The speech was therefore entirely turned towards the reconciliation of the various factions which had been quarreling for at least 15 years within the party and the movement. I was simply flabbergasted to note that the name of René Lévesque was never mentioned, had become, so to speak, taboo, never pronounced. It is that the Parti Québécois, and its independence wing led by Jacques Parizeau, had still not made peace with the adventure of the beautiful risk of Lévesque. His name had become taboo, never pronounced. But it was the attempt and then the failure of the big risk that now made independence possible.

For the first time, therefore, I introduced into the speech a tribute to Lévesque and an appeal to all those who had believed in his fine risk of returning to the fold, since we were all now heading in the same direction.

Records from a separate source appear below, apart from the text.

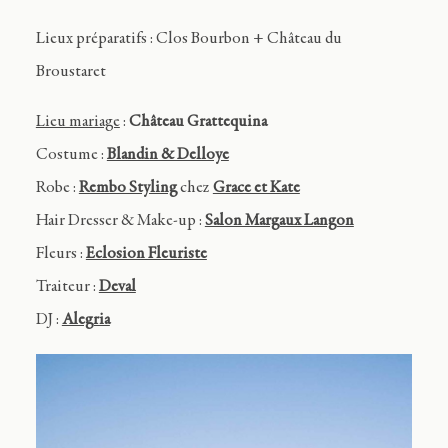
Lieux préparatifs : Clos Bourbon + Château du
Broustaret
Lieu mariage
:
Château Grattequina
Costume :
Blandin & Delloye
Robe :
Rembo Styling
chez
Grace et Kate
Hair Dresser & Make-up :
Salon Margaux Langon
Fleurs :
Eclosion Fleuriste
Traiteur :
Deval
DJ :
Alegria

Mr. Parizeau was going to deliver this speech with great sincerity and energy. If we had a fear that the militants, veterans of all these battles and bearing many scars, would have a bad reaction to this reconciling will, it was to know them badly. They received this breath of fresh air with enthusiasm. The sentence written to close the long passage which called for rediscovered unity still appears, sometimes, in the writings of each other: “that the last entered leave the door open, please”.

It was kind of my revenge on history and frustration. Play a role, minor but real, at a pivotal moment, to rehabilitate the memory of René Lévesque in his own political family.

It’s a bit as if, aware of my youthful mistake, I had come back to sit down opposite him.